What a weekend of action! Transition stages that looked on paper to be the usual dull sprint fest turned out to be some of the best racing seen in a while and that Ventoux ascent was just something else.
Let’s start with Friday’s flat and windy stage for what looked to be a stage that would usually have seen an escape go, the bunch tick over and then work a bit at the end for it to result in a sprint. It actually turned in to one of the most exciting stages of a tour in a while due to some strong winds that snapped the peloton apart.
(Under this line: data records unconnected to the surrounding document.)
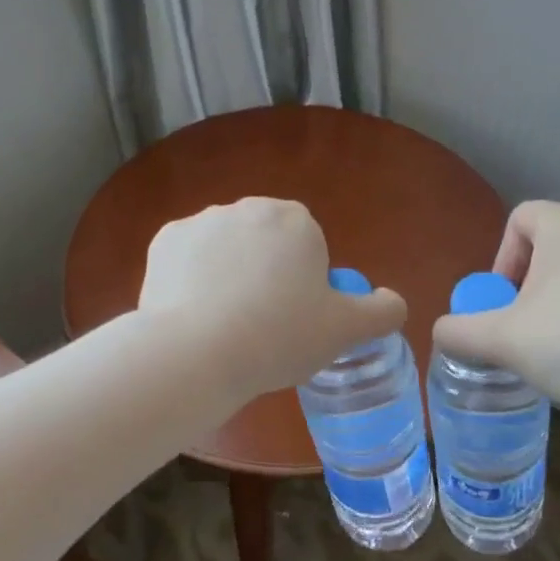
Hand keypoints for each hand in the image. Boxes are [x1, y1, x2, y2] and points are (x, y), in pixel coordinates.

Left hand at [139, 198, 407, 397]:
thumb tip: (395, 303)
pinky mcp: (164, 240)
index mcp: (295, 221)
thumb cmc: (279, 336)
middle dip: (265, 274)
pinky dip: (190, 279)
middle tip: (262, 324)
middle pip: (265, 243)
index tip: (294, 318)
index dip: (304, 283)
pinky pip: (187, 259)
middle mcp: (249, 208)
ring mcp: (202, 221)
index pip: (307, 246)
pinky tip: (192, 314)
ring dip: (227, 275)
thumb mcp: (344, 330)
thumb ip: (381, 312)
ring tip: (224, 325)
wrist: (196, 352)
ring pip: (225, 249)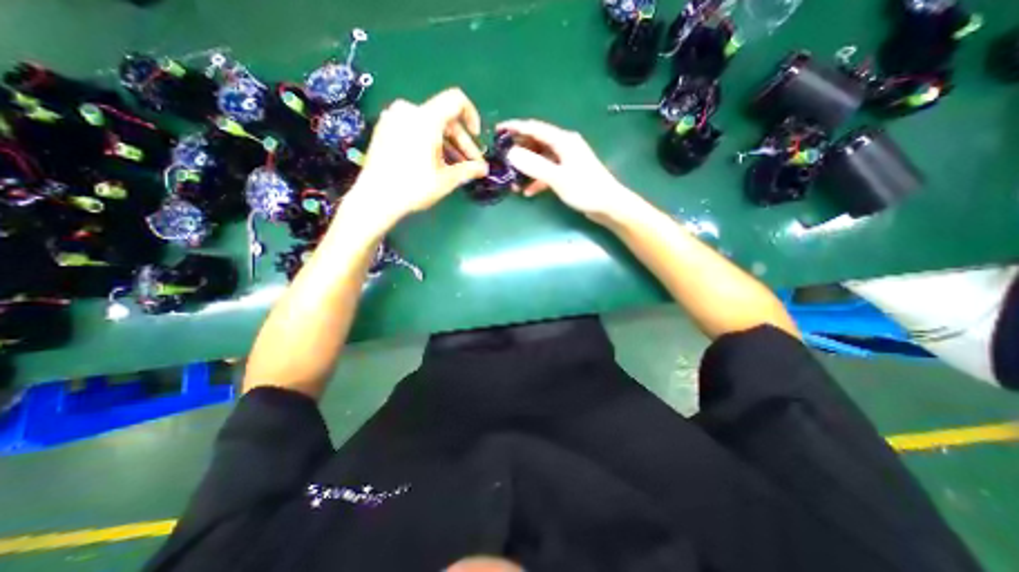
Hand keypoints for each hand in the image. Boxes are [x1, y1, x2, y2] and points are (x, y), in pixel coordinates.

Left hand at [343, 86, 489, 231]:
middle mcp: (408, 111)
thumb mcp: (446, 179)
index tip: (476, 136)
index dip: (472, 115)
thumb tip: (484, 169)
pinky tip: (433, 163)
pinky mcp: (384, 129)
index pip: (456, 100)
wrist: (375, 198)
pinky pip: (414, 129)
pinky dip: (428, 142)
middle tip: (470, 164)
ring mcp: (393, 119)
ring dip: (446, 145)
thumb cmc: (413, 187)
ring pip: (429, 125)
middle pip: (444, 118)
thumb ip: (468, 170)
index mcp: (425, 118)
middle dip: (461, 142)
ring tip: (454, 167)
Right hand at [498, 118, 633, 219]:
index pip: (534, 128)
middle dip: (518, 150)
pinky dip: (537, 180)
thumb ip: (534, 165)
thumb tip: (511, 153)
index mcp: (563, 141)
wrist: (608, 205)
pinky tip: (528, 191)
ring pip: (540, 159)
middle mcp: (564, 146)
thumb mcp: (558, 178)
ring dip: (526, 168)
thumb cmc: (585, 189)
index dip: (514, 127)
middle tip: (501, 159)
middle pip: (536, 142)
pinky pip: (547, 172)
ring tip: (512, 180)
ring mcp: (566, 160)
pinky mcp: (567, 173)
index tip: (497, 131)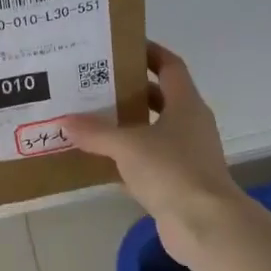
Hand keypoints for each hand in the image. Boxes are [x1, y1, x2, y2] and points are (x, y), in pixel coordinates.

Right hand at [59, 43, 242, 259]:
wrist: (204, 224)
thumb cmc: (171, 170)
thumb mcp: (128, 146)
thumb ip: (96, 132)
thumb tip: (66, 121)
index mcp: (186, 104)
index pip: (170, 67)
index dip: (150, 53)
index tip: (123, 46)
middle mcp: (190, 125)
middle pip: (159, 98)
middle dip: (130, 90)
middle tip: (95, 83)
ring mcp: (186, 155)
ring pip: (152, 131)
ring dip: (126, 126)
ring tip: (90, 118)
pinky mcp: (177, 182)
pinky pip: (148, 162)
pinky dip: (126, 159)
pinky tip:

It wasn’t just the wind that had an effect on the stage. Punctures and dropped chains resulted in two contenders, Valverde for the GC and Kittel, getting caught out at the wrong time with mechanical issues just as the hammer was being laid down on the front. For Valverde, a 30 second wheel change ended up with most of his team dropping back to drive him back in to the same group on the road as Froome. Unfortunately for Valverde, his team just couldn’t pull the bunch back.
Valverde wasn’t the only GC contender who managed to get caught out though. Froome and his Sky team missed a vital move by the ever strong Saxo-Bank team with 30km to go. Instigated by Michael Rogers who saw a chance to really make the other teams’ legs hurt, got his Saxo team to drive the pace and yet again split the already diminishing peloton once again. The echelon that formed was 14 riders strong and Froome was nowhere to be seen. This group of riders arrived at the finish 69 seconds ahead of Froome’s group. In the 14 was Cavendish, who took the win easily and Contador, who must have been over the moon with his team for working like dogs to open such a gap.
With many sore legs in the peloton and the following stage hitting Mt Ventoux it was bound to be a day for a break away. Italy took their first stage win at the Tour for three years with Cav’s team mate at Omega Pharma Quick Step, Matteo Trentin claiming victory. In an exciting last 30km when the riders in the break started to feel that it was time to make their move it looked like one of the outsiders was ready to take the stage. French rider Julien Simon, of the small French squad Sojasun, had attacked within the last 15km. He only felted in the last kilometre when several of the 18 escapees sucked him up. Trentin just took the stage by half a wheel over Albasini of Orica.
Sunday’s stage had the peloton tackle the longest stage of the tour, an epic 242.5km. With the killer Mt Ventoux waiting for them at the end. The usual escapees got away but the race was always going to be made on the climb. In a performance reminiscent of stage 8 where the finish was atop Ax 3 domaines, the Sky team took the race by the horns. The last man to push forward the attack and isolate the peloton was Ritchie Porte. He looked to be back on track after several bad stages where he looked to have been lagging and losing time. Clearly team orders prior to today were to not exert himself too much.
Once Ritchie had done his work all it took was for Froome to put in a short but blistering turn of speed before he was dropping the last man on his wheel, Contador. Contador just couldn’t hold the pace. This all happened with roughly 8km of the climb to go. Once Froome was away it didn’t take him long to catch Quintana, the final escapee of the day. Although Quintana held Froome’s wheel right up until the last 1.2km, Froome again showed his turn of speed and took off for the win. In the end Froome opened yet more time on his rivals, his closest now is Mollema of Belkin at 4min 14sec behind.
Things may be looking set in stone for team Sky and Froome, but all it takes is on bad day on the bike and we have a few good stages left for such a day to happen. There are 3 mountain stages and a time trial that could still shake things up.